The first bill is likely to be deficit-funded, in line with the Covid-19 relief laws that Congress passed last year.

Mr Biden has said he will work to build Republican support for his plans and it will take 10 Republican Senate votes to overcome a filibuster. But top Democrats in the House and Senate are preparing to move quickly to a parliamentary process known as budget balancing in case they can only get a simple majority in the Senate. Republicans used the process to bypass a filibuster and approve the 2017 tax cuts that were signed by Trump.

Democrats on both sides of the Capitol – including New York Senator Chuck Schumer, who will be the majority leader – have urged Mr Biden to spend more than he originally planned in the first auxiliary bill, people familiar with the talks said.

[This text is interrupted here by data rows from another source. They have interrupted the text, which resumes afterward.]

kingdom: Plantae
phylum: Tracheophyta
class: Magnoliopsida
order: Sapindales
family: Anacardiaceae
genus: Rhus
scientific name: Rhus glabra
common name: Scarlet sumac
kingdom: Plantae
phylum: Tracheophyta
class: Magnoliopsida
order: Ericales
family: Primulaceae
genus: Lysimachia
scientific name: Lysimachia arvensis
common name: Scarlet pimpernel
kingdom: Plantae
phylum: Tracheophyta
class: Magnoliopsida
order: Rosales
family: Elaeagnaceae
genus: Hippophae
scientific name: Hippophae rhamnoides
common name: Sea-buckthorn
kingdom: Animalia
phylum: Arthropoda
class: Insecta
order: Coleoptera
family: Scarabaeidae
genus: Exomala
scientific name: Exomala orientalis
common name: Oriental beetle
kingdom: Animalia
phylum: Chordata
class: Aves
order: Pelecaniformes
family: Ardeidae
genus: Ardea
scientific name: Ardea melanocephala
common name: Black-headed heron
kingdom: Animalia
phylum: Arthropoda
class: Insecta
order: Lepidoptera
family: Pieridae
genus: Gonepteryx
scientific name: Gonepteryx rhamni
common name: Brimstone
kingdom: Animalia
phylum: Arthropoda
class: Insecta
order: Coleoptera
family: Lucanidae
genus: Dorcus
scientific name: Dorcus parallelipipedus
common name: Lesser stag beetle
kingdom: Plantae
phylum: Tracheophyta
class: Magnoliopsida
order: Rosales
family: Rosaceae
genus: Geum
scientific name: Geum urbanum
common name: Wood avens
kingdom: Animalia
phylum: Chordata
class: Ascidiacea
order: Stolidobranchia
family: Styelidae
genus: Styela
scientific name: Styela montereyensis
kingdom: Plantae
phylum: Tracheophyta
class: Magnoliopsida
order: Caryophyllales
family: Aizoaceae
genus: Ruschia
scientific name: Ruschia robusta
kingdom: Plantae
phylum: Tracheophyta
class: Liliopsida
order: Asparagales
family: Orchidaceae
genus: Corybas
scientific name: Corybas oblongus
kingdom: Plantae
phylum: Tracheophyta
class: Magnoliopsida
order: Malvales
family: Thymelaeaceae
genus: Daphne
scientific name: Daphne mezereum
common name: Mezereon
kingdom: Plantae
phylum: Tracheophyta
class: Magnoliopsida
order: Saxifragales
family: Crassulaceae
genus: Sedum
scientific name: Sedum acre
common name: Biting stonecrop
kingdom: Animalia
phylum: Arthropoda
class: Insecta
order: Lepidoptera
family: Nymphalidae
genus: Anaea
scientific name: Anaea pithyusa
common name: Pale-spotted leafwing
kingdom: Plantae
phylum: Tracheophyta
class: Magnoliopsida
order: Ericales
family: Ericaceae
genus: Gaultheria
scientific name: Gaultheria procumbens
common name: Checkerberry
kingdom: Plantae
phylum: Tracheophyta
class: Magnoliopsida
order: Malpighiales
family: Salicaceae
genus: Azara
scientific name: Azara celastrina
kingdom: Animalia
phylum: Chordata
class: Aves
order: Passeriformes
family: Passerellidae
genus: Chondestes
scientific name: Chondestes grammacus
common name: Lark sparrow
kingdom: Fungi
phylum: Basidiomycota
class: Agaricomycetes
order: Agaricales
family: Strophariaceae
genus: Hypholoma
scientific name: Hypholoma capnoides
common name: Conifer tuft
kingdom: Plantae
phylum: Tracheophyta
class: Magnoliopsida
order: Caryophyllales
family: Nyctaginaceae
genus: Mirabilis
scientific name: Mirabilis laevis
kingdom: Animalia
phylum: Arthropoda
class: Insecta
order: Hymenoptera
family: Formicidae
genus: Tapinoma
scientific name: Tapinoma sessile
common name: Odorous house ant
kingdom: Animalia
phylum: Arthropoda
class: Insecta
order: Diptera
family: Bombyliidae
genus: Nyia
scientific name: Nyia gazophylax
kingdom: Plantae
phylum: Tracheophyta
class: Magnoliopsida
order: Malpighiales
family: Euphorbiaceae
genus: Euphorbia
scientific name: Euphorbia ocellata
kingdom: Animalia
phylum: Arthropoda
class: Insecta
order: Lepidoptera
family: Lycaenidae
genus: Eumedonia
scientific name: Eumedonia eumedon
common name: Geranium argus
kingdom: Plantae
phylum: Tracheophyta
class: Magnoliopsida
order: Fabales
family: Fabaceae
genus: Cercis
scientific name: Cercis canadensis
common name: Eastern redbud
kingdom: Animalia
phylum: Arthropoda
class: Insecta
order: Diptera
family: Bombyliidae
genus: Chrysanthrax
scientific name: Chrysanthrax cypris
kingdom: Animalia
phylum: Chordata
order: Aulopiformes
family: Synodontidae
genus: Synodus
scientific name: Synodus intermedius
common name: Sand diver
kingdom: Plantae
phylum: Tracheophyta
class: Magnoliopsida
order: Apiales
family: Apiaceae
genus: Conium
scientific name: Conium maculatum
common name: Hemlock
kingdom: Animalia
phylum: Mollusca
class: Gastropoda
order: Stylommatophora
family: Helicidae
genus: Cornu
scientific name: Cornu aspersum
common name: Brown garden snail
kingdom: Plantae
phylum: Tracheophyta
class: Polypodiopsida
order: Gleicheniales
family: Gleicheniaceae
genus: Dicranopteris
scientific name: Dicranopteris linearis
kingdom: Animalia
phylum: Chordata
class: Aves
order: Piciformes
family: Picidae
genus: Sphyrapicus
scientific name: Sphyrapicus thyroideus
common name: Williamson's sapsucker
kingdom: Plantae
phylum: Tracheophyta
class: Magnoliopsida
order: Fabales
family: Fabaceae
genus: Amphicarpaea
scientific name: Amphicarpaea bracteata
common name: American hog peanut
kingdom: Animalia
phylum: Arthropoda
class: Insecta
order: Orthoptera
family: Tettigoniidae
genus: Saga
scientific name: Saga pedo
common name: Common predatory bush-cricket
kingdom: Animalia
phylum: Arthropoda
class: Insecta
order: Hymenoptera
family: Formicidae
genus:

Many House and Senate Democrats this week pushed Mr Biden to add items to the first bill, including targeted aid to restaurants and temporary extensions to the earned income tax credit and child tax credit, which could cost a little more than $ 100 billion . Economists say expanding these loans could greatly reduce child poverty if many low-income parents have lost their jobs and turn to food banks for help.

Congressional Democrats can include the extension of these credits in their legislation whether or not Mr Biden requests it. After Congress passed a $ 900 billion aid bill in December that did not include the full list of Democrats’ priorities, Mr Schumer urged committee members to draft laws that would expand those tax credits, as well as additional direct payments and aid to state aid and local authorities would include governments.

The Democrats are also urging Mr Biden to include provisions in his proposal to automatically renew unemployment benefits and other federal subsidies until the unemployment rate falls to a certain level, in case Congress no longer approves any more bailout bills in the future.